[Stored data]
•••••

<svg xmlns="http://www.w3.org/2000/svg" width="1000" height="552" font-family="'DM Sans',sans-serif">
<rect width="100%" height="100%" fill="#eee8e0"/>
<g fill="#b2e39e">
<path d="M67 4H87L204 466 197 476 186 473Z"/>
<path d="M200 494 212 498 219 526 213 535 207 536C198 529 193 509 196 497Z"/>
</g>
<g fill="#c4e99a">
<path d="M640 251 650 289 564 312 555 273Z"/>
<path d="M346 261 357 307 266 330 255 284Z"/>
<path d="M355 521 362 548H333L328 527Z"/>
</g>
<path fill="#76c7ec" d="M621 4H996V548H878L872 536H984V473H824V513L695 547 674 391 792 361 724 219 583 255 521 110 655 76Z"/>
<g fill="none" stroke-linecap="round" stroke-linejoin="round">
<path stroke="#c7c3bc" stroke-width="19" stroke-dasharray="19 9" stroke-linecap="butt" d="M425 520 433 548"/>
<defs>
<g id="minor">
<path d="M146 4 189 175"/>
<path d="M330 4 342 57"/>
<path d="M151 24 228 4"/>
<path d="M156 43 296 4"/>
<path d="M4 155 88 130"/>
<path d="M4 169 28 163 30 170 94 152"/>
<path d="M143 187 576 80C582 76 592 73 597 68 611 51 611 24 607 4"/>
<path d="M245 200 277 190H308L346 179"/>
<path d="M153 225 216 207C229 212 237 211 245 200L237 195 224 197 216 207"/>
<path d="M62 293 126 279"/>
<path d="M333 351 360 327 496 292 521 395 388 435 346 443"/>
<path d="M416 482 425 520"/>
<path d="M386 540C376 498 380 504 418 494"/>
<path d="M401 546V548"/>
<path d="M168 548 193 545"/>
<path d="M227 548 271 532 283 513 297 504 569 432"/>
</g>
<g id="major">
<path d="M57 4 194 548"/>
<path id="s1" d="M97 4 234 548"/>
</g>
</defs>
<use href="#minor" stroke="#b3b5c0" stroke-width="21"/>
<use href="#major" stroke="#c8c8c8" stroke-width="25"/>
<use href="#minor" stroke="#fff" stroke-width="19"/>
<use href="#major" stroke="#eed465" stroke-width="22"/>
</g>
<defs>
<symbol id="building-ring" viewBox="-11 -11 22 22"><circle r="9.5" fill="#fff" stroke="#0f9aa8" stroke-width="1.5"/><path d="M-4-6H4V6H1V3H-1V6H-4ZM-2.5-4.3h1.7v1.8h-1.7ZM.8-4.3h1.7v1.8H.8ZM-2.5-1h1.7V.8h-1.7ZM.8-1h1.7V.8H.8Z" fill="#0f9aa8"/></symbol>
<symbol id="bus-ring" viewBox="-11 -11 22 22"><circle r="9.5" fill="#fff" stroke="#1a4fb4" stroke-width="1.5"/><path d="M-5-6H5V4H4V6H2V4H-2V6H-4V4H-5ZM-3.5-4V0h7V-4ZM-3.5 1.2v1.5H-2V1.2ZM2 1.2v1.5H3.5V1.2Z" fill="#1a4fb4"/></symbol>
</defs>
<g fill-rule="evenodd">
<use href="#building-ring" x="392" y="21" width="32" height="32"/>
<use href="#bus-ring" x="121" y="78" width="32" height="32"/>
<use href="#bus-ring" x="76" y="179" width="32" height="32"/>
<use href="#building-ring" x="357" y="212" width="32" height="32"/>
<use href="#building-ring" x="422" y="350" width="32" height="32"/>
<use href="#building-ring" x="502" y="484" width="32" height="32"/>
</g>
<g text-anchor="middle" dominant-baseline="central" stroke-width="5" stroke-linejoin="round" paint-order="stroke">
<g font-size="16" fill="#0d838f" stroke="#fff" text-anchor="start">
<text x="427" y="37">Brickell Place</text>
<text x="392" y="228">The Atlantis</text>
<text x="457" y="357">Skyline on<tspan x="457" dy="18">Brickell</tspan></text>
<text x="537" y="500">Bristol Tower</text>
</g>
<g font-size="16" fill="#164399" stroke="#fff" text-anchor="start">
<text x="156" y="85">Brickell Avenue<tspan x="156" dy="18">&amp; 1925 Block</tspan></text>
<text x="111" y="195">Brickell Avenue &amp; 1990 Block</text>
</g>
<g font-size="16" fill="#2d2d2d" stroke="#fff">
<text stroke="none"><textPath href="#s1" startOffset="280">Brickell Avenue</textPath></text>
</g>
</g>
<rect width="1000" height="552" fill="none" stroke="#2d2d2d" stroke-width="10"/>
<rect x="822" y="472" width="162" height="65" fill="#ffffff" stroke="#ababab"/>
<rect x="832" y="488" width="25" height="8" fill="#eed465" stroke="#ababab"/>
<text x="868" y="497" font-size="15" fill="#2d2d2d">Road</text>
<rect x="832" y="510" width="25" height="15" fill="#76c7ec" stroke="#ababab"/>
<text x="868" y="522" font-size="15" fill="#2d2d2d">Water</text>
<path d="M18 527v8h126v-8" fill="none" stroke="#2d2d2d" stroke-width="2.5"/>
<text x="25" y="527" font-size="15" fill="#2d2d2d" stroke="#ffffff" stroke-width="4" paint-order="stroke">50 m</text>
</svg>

•••••

> [WORK ITEM] Scan the data above for the word "linejoin". Copy every line in which it is found.

> [FINAL ANSWER]
<g fill="none" stroke-linecap="round" stroke-linejoin="round">
<g text-anchor="middle" dominant-baseline="central" stroke-width="5" stroke-linejoin="round" paint-order="stroke">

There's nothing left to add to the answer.